Scott, Thanks for that little bit of insight into your personal portfolio workflow. I too find that 90% of my professional and personal work is done using one lens, a 90mm Tilt-Shift. At first I thought it was weird listening to other photographers spout off all the lenses they had and then me just saying; "Well I have a 90 tilt-shift, a 50mm and a 24-70." I am in the process of redoing my portfolio and your videos have been a helpful reminder to stay focused on what type of work I want to shoot professionally in the future.

The interesting issue this brings up is that we naturally see the world from a certain visual perspective, and this would find an equivalence in angle of view or focal length. I use 120mm with 4x5 and 35mm with full frame and these cover about 75% of the creative work I do. It is very important to discover this relationship between your mind's eye and the camera. I saw an article recently where the presenter said he only needs 3 lenses for landscape work, at wide angle zoom, a mid range zoom and a telephoto zoom - sorry I can't think of a word to describe this degradation of our craft.

Well he has three lenses, covering 184 focal lengths so kind of a stupid comment... :

This was great. The focal length choice is, to me, at the top of the list that define a photographers personality and intent.
I find myself, oddly enough, in the 40mm camp. I say 'oddly' because at the moment, I don't have a 40mm. I end up shooting mostly with a 50, and then still often enough with the old 35/85 combo depending on the need. I'm primarily a portrait photographer.
I've had two times around now with the Sigma 40mm Art for my Sony system and I find it to just be my perfect length, as it's closer to 42/43mm realistically.
My last one died unexpectedly, making me slightly wary of relying on another, so until either someone else (besides Zeiss with the problematic Batis) comes out with another good 40mm with AF, I'm quite fine with the 35 and 50 Sony/Zeiss', but yep, long story short, 40mm is the way I like to see things.

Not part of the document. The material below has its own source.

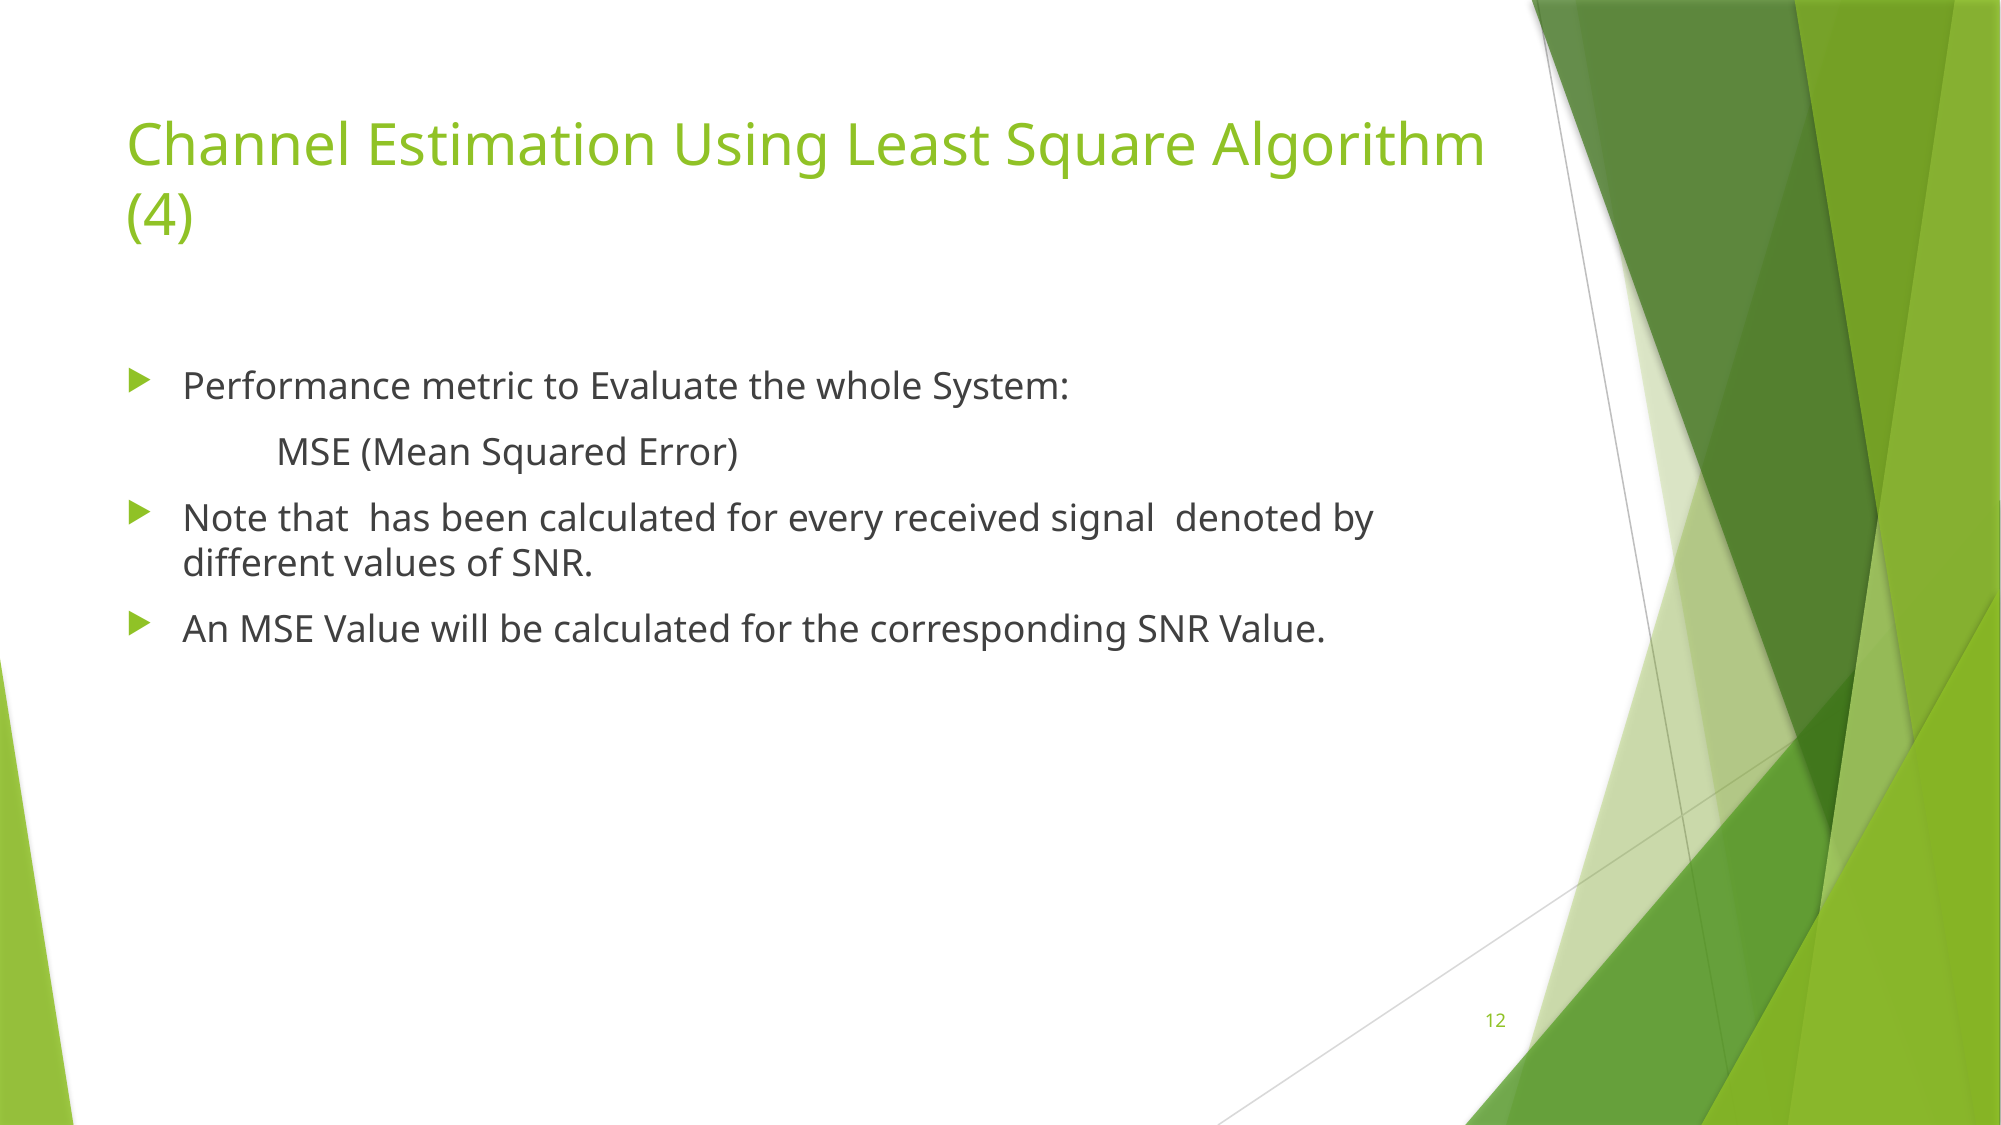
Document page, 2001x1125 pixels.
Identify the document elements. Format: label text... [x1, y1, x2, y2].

slide_number 12 [1409, 991, 1522, 1051]
title Channel Estimation Using Least Square Algorithm (4) [111, 99, 1522, 317]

I remember when I used to read articles. Those were good times.

Very good presentation.
Makes me pause on GAS which I have but not acted upon.
Just spent yesterday also with my 100mm f2.8 Macro L IS. The fixed length and the thought on getting what I wanted there was no conflict.
Thank you for your thoughts, greatly appreciated.

Looks like you "see" with that lens, and since it looks like a lot of your portfolio work is of similar sized objects shot from a similar distance, it makes sense to stick with that lens, you know what it will look like without looking thru the camera.